#### Activity:
Whenever a line of the data below holds the string "with", copy that line.

*** Collected data

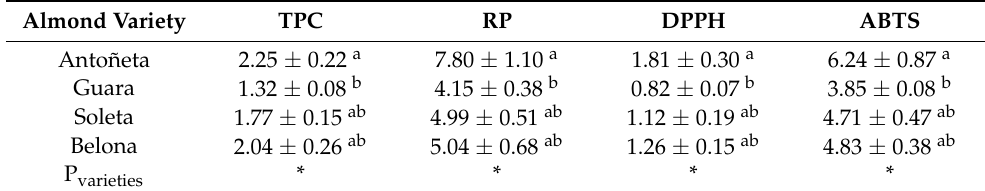
Table 1. Total phenolic content (TPC), expressed as mg GAE/g sample, and antioxidant activity as determined by reducing power (RP), DPPH radical-scavenging activity (DPPH) and ABTS radical- scavenging activity (ABTS) methods, expressed as mg TEAC/g sample. Values are reported as mean ± standard deviation (SD) of independent replicates (n =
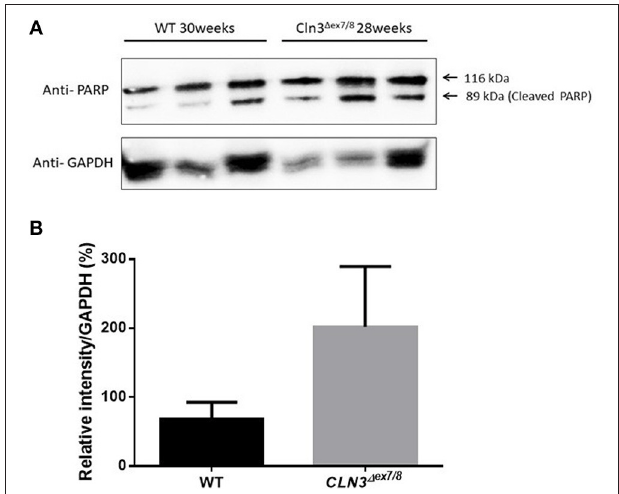
FIGURE 7 | Quantification of apoptosis as determined with PARP cleavage by Western blot of WT and Cln3 ∆ ex7/8 mouse brain ( n = 3 in each group). (A) Representative image of Western blot analysis. (B) Mean relative intensity quantification of three independent experiments. There is an increase in apoptosis in 28–30 weeks of age Cln3 ∆ ex7/8 compared to age-matched WT mouse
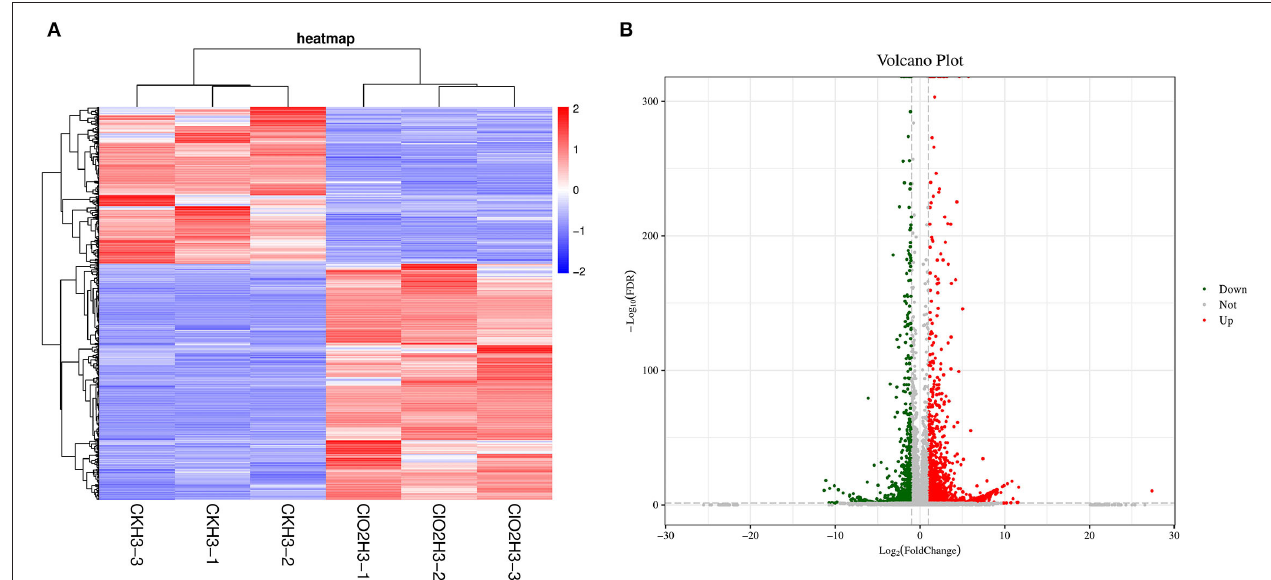
FIGURE 1 | The cluster heat map of the differentially expressed genes (A) and volcanic map (B) in control and ClO 2 treated tubers. Three biological repeats were shown in the figure. CKH3 represents the tubers of safflower treated with sterile water; ClO 2 H 3 represents the flowers of safflower treated with ClO 2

******

#### Answer to the exercise:
FIGURE 7 | Quantification of apoptosis as determined with PARP cleavage by Western blot of WT and Cln3 ∆ ex7/8 mouse brain ( n = 3 in each group). (A) Representative image of Western blot analysis. (B) Mean relative intensity quantification of three independent experiments. There is an increase in apoptosis in 28–30 weeks of age Cln3 ∆ ex7/8 compared to age-matched WT mouse
FIGURE 1 | The cluster heat map of the differentially expressed genes (A) and volcanic map (B) in control and ClO 2 treated tubers. Three biological repeats were shown in the figure. CKH3 represents the tubers of safflower treated with sterile water; ClO 2 H 3 represents the flowers of safflower treated with ClO 2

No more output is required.